PROBLEM TO WORK ON: A verbatim copy of every record is required, and no pictures should be included.

********

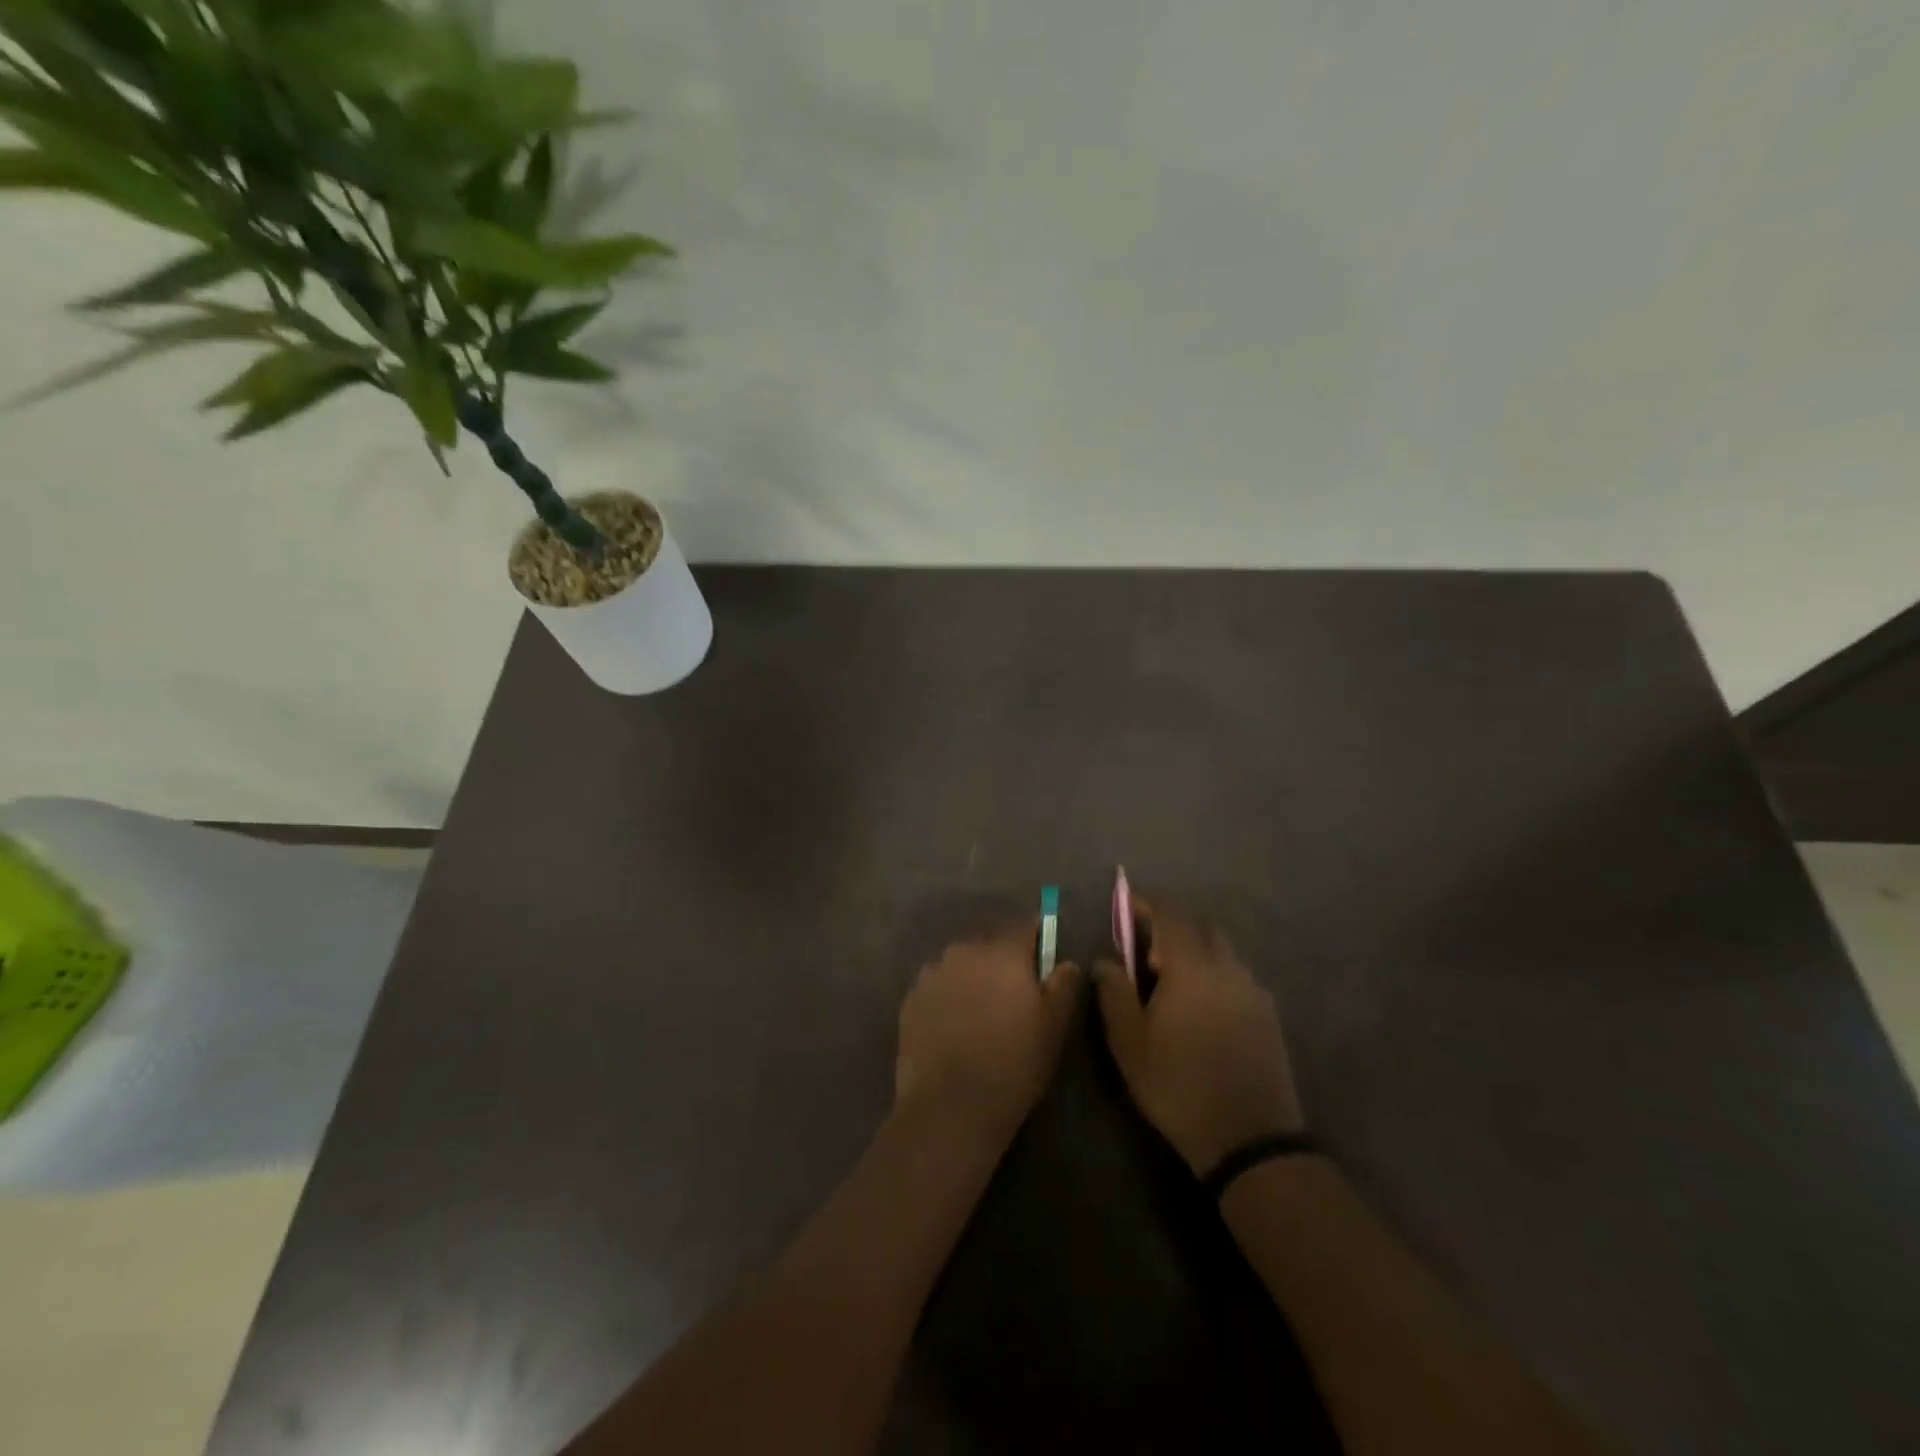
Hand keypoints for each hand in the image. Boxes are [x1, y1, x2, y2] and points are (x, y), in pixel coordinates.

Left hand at [895, 921, 1082, 1148]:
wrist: (949, 1107)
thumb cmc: (1013, 1064)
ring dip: (973, 978)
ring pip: (961, 964)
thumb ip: (1064, 985)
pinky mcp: (910, 999)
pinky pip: (938, 987)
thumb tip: (1064, 962)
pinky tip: (955, 1028)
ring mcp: (932, 973)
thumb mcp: (1054, 1027)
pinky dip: (948, 998)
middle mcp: (963, 951)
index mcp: (1002, 951)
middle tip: (1014, 996)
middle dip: (1003, 961)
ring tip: (981, 1015)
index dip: (1037, 940)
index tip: (1043, 962)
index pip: (1025, 927)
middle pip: (990, 944)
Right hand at [1095, 898, 1303, 1174]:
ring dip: (1193, 950)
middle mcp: (1227, 967)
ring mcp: (1252, 990)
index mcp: (1192, 966)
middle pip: (1200, 926)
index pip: (1170, 914)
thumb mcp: (1129, 1041)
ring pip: (1221, 950)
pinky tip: (1199, 1006)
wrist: (1249, 1139)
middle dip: (1171, 925)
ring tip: (1169, 981)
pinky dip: (1213, 973)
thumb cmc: (1178, 1085)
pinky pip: (1235, 975)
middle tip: (1144, 949)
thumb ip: (1113, 992)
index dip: (1146, 903)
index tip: (1125, 903)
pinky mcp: (1268, 1014)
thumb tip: (1105, 960)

********

WRITTEN SOLUTION:
Hand keypoints for each hand in the image. Boxes are [x1, y1, x2, y2] and points are (x, y), in pixel coordinates.

Left hand at [895, 921, 1082, 1148]:
wrist: (949, 1107)
thumb cmc: (1013, 1064)
ring dip: (973, 978)
ring pip: (961, 964)
thumb ip: (1064, 985)
pinky mcp: (910, 999)
pinky pip: (938, 987)
thumb tip: (1064, 962)
pinky tip: (955, 1028)
ring mcp: (932, 973)
thumb mcp: (1054, 1027)
pinky dip: (948, 998)
middle mcp: (963, 951)
index mcp: (1002, 951)
middle tip: (1014, 996)
middle dip: (1003, 961)
ring tip: (981, 1015)
index dip: (1037, 940)
index tip: (1043, 962)
index pip: (1025, 927)
middle pip: (990, 944)
Right hand at [1095, 898, 1303, 1174]:
ring dip: (1193, 950)
middle mcp: (1227, 967)
ring mcp: (1252, 990)
index mcp: (1192, 966)
middle pip: (1200, 926)
index pip: (1170, 914)
thumb mcp: (1129, 1041)
ring pip: (1221, 950)
pinky tip: (1199, 1006)
wrist: (1249, 1139)
middle dip: (1171, 925)
ring tip: (1169, 981)
pinky dip: (1213, 973)
thumb cmc: (1178, 1085)
pinky pip: (1235, 975)
middle tip: (1144, 949)
thumb ip: (1113, 992)
index dip: (1146, 903)
index tip: (1125, 903)
pinky mcp: (1268, 1014)
thumb tip: (1105, 960)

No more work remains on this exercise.